*TASK OBJECTIVE*. Copy word for word the part of the passage below on Merrick Garland's Supreme Court nomination, starting with "And with that, we" and going on through "simply political grounds.".

(Beginning of EXTRACTED TEXT)

And with that, we enter a new phase in the political year. This morning, President Obama nominated Merrick Garland, the Susan Lucci of the Supreme Court, to be the nominee to succeed Justice Antonin Scalia. As one would expect from this president, the history of the moment was well-observed. You could see it in the way that Merrick Garland teared up at the beginning of his speech, as well as President Obama's pointed quoting of a current U.S. Senator who is likely to oppose the nomination on simply political grounds.
For the reality is, if you were to remove election year politics from the equation, Merrick Garland would be an incredibly easy nominee to confirm. A pedigreed judge and the Chief Justice on the second-highest court in the land, his credentials are impeccable. A Harvard-educated lawyer, attorney during the Oklahoma City bombings, and a jurist on the DC Court of Appeals (which has been the launching pad for Chief Justice Roberts, as well as Justices Scalia, Thomas, and Ginsburg), Garland has been floated as a potential Democratic nominee for at least ten years. I remember frequently reading that either he or Sotomayor would be the appointee of a President Kerry, and Obama has interviewed Garland twice before to succeed Justices Stevens and Souter. Senators such as Orrin Hatch have repeatedly called him an excellent judge, and fought hard for him to get his current appointment.

(End of EXTRACTED TEXT)
(Beginning of DATASET EXCERPTS)

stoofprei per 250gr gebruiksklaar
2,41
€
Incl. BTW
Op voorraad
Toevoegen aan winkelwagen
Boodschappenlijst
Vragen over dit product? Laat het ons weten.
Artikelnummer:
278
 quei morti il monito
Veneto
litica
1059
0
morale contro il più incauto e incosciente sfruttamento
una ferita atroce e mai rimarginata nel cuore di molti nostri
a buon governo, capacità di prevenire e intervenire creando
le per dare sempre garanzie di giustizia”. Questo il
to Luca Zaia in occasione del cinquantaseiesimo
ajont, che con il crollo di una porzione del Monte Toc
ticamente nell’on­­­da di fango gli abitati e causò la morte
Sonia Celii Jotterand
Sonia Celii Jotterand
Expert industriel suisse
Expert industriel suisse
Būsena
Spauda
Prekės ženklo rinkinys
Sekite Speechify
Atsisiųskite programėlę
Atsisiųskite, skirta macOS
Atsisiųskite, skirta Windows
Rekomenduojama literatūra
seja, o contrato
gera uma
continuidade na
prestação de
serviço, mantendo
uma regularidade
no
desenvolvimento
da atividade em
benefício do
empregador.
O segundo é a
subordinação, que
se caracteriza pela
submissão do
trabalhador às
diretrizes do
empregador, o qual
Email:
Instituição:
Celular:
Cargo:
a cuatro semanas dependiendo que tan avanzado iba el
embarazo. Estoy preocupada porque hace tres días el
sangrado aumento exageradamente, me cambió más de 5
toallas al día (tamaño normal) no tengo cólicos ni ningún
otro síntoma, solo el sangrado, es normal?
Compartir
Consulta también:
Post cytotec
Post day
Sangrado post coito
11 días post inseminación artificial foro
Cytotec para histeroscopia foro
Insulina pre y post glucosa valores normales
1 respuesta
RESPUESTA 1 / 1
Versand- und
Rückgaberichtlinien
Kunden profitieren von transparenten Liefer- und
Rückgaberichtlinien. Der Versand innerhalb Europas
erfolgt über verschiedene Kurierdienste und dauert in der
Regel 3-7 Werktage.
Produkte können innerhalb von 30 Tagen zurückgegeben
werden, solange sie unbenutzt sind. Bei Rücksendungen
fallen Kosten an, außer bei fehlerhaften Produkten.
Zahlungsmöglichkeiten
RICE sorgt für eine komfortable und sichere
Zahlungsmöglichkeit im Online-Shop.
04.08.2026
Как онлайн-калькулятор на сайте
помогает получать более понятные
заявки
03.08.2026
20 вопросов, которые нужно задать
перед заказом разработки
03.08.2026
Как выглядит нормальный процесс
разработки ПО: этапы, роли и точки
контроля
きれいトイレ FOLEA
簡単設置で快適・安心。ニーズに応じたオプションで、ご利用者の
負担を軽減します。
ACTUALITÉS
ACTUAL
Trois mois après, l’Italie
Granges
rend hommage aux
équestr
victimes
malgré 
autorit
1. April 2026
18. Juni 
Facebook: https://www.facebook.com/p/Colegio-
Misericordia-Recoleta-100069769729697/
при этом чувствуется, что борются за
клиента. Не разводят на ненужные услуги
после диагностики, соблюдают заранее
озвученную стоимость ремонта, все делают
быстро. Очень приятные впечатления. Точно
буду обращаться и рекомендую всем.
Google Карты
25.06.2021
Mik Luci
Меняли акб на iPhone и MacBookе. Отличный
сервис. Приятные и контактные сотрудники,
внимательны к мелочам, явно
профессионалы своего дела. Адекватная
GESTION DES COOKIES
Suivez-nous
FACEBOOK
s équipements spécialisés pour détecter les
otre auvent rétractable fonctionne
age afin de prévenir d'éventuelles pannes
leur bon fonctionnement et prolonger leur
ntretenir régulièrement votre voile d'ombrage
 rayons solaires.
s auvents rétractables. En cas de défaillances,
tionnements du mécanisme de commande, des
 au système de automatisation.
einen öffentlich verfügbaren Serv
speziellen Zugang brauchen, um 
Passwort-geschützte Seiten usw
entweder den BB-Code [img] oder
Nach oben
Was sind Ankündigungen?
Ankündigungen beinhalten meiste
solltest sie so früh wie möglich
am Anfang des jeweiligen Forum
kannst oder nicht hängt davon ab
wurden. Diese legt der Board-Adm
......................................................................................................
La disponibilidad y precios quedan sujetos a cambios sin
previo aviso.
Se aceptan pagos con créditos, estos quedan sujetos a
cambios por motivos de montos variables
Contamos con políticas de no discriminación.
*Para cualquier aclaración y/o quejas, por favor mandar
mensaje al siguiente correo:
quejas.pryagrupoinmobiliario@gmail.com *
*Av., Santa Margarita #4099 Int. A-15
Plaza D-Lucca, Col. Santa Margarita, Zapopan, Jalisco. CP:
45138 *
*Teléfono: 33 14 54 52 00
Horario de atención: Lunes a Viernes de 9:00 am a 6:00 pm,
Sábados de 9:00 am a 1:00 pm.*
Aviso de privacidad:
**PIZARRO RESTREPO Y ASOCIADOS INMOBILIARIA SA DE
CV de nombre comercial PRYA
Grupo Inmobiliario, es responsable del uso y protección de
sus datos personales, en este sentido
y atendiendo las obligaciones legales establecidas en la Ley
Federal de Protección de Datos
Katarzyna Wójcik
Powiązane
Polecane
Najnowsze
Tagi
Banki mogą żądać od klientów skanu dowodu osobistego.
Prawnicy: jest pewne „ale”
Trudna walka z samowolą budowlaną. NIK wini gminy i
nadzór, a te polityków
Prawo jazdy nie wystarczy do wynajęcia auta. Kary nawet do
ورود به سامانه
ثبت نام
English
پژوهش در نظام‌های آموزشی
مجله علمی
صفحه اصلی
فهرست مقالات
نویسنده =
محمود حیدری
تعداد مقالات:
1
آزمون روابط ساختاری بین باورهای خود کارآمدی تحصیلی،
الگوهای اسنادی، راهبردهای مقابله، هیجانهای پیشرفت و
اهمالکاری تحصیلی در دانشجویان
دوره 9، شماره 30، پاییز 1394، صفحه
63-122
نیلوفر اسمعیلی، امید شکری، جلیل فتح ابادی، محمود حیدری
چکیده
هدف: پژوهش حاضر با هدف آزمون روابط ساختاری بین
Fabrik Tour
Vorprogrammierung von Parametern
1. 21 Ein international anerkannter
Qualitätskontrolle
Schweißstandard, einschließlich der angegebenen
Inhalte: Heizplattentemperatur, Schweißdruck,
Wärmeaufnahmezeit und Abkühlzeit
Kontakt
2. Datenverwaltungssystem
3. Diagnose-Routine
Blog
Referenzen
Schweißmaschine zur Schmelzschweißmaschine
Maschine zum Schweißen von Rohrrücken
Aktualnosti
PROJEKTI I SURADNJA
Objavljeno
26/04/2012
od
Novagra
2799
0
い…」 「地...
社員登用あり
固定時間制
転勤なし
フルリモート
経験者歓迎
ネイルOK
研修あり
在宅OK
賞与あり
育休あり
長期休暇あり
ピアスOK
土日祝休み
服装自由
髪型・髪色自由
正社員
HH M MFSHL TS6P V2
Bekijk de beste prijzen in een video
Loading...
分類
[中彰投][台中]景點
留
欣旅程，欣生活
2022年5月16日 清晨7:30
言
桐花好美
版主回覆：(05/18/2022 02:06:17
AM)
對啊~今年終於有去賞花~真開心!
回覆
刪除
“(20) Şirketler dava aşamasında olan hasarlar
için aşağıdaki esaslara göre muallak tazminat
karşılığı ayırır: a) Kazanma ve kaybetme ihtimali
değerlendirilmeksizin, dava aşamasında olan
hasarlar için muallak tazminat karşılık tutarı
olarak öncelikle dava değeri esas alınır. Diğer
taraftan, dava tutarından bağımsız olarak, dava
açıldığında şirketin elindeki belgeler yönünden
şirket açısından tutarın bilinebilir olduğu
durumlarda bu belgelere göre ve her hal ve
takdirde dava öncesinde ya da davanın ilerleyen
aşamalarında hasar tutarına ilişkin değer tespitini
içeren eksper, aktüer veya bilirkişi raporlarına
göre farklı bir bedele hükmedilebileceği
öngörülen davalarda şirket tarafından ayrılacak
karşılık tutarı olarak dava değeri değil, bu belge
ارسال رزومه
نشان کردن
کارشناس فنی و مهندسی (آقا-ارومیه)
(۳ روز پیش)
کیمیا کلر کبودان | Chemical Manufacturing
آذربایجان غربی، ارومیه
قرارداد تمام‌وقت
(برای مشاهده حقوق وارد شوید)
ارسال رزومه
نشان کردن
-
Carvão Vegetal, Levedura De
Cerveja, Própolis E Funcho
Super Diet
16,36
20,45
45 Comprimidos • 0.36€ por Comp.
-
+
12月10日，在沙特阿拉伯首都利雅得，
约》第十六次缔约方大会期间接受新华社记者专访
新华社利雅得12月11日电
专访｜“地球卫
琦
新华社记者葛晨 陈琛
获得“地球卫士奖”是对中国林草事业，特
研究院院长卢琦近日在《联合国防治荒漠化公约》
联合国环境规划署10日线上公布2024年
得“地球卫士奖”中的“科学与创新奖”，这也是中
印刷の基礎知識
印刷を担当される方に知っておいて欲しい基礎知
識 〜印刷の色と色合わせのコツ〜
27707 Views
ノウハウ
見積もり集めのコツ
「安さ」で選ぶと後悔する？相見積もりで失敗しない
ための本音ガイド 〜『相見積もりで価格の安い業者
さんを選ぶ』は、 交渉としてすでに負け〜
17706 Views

(End of DATASET EXCERPTS)

*ANSWER BOX*.
And with that, we enter a new phase in the political year. This morning, President Obama nominated Merrick Garland, the Susan Lucci of the Supreme Court, to be the nominee to succeed Justice Antonin Scalia. As one would expect from this president, the history of the moment was well-observed. You could see it in the way that Merrick Garland teared up at the beginning of his speech, as well as President Obama's pointed quoting of a current U.S. Senator who is likely to oppose the nomination on simply political grounds.